The last time Mike Elston called defensive plays for Notre Dame, the circumstances were different. Much different.
Brian Kelly had just fired an assistant for the first time in his Fighting Irish tenure. He let go of defensive coordinator Brian VanGorder after a tumultuous 1-3 start to the 2016 season. Elston called plays in the final eight games of the worst season of Kelly’s 12-year stint in South Bend.
Elston isn’t Notre Dame’s primary defensive play caller in Saturday’s Fiesta Bowl because Kelly let another assistant go. Rather, the opposite. Kelly left for LSU, and defensive coordinator Marcus Freeman was promoted to head coach.
So now Elston, the Irish’s defensive line coach, has the luxury of taking play-calling duties from Freeman for an 11-1 team that has a chance to win Notre Dame’s first New Year’s Six bowl game since the 1993 season. That's just a tad more exciting than the situation five years ago.
“It’s great,” Elston said. “I love the opportunity. It’s been fun.”
The question of who would call Notre Dame’s defensive plays in the Fiesta Bowl came up quite often from the time Freeman was named head coach in early December to the time he stepped off the plane in Phoenix Monday. That’s when he finally answered it by saying it’d be Elston.
He made clear it would be a collaborative effort amongst all Irish defensive staffers, though, and mentioned cornerbacks coach Mike Mickens and safeties coach Chris O’Leary by name. Elston mentioned them again Wednesday.
“It’s collective,” he said. “Certainly not anything I could do on my own. We have an incredible staff, a very talented defensive staff as you've seen throughout this year.”
Elston’s heightened responsibilities aren’t limited to game day duties. He has naturally taken on a more pronounced role in game-planning for Oklahoma State’s offense. Freeman hasn’t been able to get as involved with that process because he’s been busy overseeing the entire operation.
It’s an operation that won’t change much defensively regardless.
“We won’t make any decisions schematically that would be earth-shattering without running them by him,” Elston said. “We want this defense and this game plan to reflect what it has all season which is his vision.”
Freeman’s vision the last two months or so? Simplicity. He backed away from complicated stunts and looks he incorporated early in the season because, well, they just weren’t working. See: 442 yards allowed to Florida State. It was too much too soon for a first-year defensive coordinator to saddle his players with.

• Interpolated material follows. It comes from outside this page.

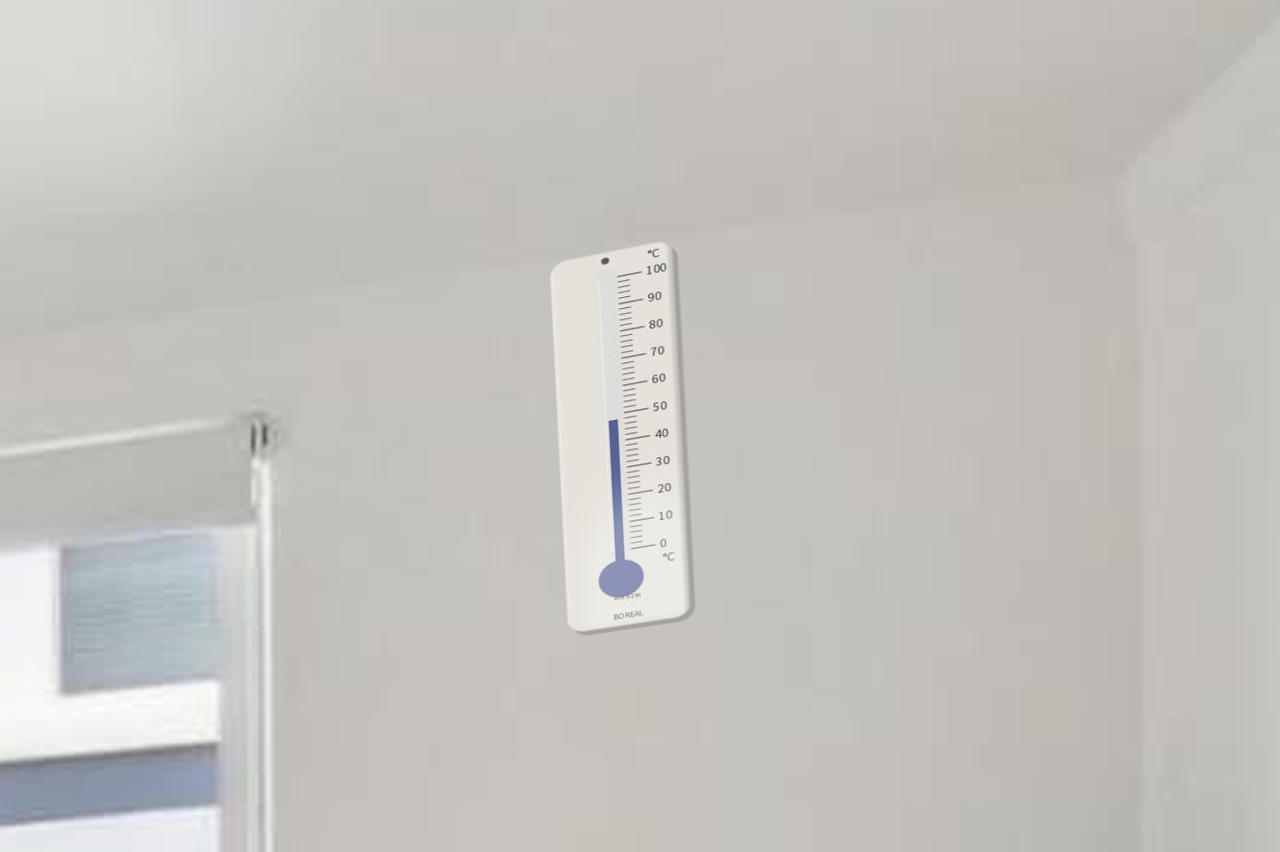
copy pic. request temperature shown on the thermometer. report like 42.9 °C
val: 48 °C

When Freeman made game plans simpler and relied less on scheme and more on personnel, the Notre Dame defense hit its stride in the second half of the season minus a couple bumps in the road against USC and North Carolina.
Elston, Mickens and O’Leary were all part of the change in philosophy. It changed then so it doesn’t have to change now. Freeman let go of the reins, but Elston and company grabbed them and kept moving forward. Simplicity will continue to be the name of Notre Dame’s game.
Just like the expectation for Oklahoma State is to not play much differently defensively without defensive coordinator Jim Knowles, who left for Ohio State earlier this month, Notre Dame should be just fine without Freeman barking out orders as he did for all 12 regular-season games.
“When Coach Elston took over, there wasn’t any fall off,” senior defensive end Myron Tagovailoa-Amosa said. “He understands the guys in here just want to play. Put the ball down anywhere and put us in the perfect position to make plays.”